The rules of leading private arbitration providers appear on first blush to confirm these assumptions: under current arbitration rules, consumer and employee plaintiffs pay a one-time fee of $200 to $400 when filing their claims, and according to the providers, this initial fee is the maximum amount that individual plaintiffs will have to pay for the entire dispute resolution process. (26) As Mason's case shows, however, the reality is far different. To continue with arbitration, Mason would have needed to pay over $3,000 on behalf of the noncompliant defendant-company. And not only was Mason unable to bypass the court system to quickly and cheaply resolve his claims through arbitration, but he actually had to go to court twice and spend a year fighting the defendant-company just to have the opportunity to have anyone--arbitrator or judge--hear his claims. (27)

AIM: Pick up the passage on arbitration filing fees after its final sentence and carry it forward.

DATA SEGMENT:
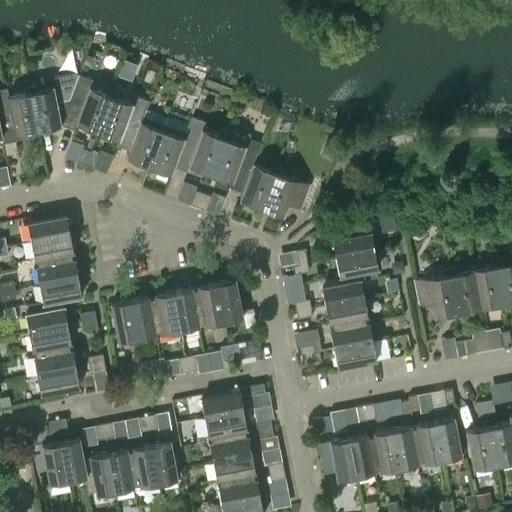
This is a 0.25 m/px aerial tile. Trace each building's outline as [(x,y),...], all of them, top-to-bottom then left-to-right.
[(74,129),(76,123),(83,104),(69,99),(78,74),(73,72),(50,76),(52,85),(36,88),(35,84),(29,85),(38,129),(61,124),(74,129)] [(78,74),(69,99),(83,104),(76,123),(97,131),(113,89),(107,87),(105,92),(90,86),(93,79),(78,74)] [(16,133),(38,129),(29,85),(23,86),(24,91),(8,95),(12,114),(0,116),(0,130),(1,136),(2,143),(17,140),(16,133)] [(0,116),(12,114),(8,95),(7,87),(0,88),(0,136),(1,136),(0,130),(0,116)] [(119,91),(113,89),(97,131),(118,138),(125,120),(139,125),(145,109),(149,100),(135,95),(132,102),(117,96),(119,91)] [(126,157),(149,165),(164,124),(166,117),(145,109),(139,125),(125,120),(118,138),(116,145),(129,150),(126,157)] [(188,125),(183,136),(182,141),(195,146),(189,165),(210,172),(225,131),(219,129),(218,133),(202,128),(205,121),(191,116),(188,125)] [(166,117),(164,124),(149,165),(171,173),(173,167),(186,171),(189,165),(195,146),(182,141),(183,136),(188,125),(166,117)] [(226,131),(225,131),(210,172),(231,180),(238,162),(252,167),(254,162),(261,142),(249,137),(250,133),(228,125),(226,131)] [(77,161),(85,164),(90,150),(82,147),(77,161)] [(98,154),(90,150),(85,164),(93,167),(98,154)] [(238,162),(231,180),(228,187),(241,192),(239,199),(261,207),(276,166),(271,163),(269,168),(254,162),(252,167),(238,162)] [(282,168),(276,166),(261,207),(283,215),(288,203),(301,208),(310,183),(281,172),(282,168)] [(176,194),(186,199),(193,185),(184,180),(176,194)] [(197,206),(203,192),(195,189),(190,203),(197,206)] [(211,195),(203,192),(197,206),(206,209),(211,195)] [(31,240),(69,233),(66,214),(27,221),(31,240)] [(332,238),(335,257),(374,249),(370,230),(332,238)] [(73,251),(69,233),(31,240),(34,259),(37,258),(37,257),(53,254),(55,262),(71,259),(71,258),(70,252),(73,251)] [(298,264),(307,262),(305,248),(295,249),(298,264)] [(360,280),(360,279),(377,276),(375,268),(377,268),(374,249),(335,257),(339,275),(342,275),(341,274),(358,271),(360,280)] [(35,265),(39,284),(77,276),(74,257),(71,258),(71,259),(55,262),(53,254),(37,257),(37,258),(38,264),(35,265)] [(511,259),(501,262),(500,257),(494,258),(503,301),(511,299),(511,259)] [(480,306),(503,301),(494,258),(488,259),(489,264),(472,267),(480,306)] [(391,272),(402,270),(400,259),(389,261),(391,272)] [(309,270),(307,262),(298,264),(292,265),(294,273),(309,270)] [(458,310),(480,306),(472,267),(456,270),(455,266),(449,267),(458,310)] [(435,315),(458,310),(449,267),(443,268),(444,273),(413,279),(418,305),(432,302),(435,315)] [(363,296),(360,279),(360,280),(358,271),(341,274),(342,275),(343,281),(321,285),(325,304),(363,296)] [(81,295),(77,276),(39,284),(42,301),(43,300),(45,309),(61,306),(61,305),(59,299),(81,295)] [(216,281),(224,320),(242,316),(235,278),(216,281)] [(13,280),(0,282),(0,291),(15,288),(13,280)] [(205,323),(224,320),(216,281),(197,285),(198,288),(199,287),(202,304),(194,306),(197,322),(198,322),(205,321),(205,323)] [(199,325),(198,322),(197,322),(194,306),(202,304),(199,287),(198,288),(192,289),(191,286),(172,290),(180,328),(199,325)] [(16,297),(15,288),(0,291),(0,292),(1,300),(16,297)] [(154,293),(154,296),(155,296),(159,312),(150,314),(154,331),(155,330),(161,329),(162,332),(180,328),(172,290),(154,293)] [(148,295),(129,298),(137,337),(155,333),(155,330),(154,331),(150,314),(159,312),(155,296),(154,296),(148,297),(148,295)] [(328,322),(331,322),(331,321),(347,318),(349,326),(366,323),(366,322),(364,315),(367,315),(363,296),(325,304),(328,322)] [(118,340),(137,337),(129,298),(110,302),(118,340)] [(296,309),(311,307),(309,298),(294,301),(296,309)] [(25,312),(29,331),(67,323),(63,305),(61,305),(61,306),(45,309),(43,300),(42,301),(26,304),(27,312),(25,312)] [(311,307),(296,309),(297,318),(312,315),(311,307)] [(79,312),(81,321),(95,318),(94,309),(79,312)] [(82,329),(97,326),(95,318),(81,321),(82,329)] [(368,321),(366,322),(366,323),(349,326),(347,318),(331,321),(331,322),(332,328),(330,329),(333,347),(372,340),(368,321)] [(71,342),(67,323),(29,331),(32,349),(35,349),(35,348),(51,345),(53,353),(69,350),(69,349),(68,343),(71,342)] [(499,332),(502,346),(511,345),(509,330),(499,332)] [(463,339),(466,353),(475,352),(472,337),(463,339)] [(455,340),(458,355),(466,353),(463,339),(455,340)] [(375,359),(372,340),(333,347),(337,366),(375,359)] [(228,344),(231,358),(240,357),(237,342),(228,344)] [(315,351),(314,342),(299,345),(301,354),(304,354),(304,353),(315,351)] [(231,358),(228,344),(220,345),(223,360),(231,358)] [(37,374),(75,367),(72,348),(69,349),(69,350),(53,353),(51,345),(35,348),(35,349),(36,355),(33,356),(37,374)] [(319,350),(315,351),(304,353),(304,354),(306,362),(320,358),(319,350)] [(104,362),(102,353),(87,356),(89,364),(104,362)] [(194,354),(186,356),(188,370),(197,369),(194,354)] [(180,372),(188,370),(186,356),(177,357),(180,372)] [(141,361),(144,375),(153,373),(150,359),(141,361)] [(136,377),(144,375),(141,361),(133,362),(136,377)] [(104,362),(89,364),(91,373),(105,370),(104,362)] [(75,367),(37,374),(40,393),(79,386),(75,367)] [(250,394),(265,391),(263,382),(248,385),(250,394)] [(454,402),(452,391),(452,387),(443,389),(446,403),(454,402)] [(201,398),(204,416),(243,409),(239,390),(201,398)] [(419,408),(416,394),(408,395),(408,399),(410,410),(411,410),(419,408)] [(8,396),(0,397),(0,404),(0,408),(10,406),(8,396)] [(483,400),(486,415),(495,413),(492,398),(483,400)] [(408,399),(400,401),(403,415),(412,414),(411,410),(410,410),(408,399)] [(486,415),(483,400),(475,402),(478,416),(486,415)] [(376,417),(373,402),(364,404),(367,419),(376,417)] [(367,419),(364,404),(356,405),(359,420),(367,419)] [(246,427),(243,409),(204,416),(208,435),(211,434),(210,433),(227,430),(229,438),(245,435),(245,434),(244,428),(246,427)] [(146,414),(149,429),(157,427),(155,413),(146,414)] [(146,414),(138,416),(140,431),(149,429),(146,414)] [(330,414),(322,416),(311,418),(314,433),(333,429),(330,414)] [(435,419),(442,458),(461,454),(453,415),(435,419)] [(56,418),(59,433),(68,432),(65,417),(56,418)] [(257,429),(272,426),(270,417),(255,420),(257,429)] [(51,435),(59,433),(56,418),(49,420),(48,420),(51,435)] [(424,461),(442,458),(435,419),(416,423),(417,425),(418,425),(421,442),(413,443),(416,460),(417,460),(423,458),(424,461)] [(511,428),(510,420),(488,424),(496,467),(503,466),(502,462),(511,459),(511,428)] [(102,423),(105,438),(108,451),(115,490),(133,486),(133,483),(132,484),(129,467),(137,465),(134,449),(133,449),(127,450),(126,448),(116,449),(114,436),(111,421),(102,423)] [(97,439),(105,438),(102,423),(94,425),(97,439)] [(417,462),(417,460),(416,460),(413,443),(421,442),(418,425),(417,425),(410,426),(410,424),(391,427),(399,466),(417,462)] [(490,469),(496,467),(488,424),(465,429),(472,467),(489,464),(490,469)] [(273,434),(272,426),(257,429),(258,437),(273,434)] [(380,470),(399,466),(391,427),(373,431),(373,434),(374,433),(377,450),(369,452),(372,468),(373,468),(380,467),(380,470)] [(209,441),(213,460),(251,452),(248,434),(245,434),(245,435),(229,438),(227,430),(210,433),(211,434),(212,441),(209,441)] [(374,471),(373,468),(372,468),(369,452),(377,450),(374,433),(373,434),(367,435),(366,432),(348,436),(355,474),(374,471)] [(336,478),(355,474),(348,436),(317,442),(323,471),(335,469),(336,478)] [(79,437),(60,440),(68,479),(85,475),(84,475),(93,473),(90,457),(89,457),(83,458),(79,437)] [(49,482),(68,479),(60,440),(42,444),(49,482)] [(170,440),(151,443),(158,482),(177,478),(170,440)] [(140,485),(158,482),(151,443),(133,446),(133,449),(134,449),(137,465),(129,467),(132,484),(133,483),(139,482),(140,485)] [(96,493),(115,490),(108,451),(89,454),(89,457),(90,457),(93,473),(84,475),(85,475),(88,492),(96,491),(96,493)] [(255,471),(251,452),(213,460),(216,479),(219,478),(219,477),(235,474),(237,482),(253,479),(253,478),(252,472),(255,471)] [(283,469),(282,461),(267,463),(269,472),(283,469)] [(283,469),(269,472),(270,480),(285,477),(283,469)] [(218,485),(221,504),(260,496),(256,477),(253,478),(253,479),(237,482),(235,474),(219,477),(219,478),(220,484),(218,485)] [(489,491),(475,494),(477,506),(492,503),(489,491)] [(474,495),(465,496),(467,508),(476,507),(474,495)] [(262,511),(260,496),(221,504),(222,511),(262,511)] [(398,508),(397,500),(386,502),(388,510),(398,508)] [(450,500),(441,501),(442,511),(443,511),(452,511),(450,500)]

RESULT OF THIS EXERCISE:
This highly inefficient and costly outcome arises because the plaintiff's capped filing fee in private arbitration is but a fraction of the total fees necessary to successfully initiate a claim. Thus, unlike in court, an arbitration plaintiff's satisfaction of the initial filing fee payment is insufficient to initiate a claim to which a defendant must respond. Instead, once the plaintiff pays the initial arbitration fee, the burden shifts to the defendant-company to pay the remaining upfront fees that--as seen in Mason v. Coastal Credit (28)--can exceed $3,000. If and only if these additional fees are paid does the arbitration provider consider a claim "filed" and proceed to appoint an arbitrator to hear the case. (29) And only an arbitrator--not the arbitration provider who receives the plaintiff's initial filing fees--is empowered to enter default judgment against an unresponsive or uncooperative defendant. (30) Thus, a plaintiff who refuses to front the defendant's fees will walk away from arbitration with nothing (or worse: nothing minus the fees incurred to file the claim). (31)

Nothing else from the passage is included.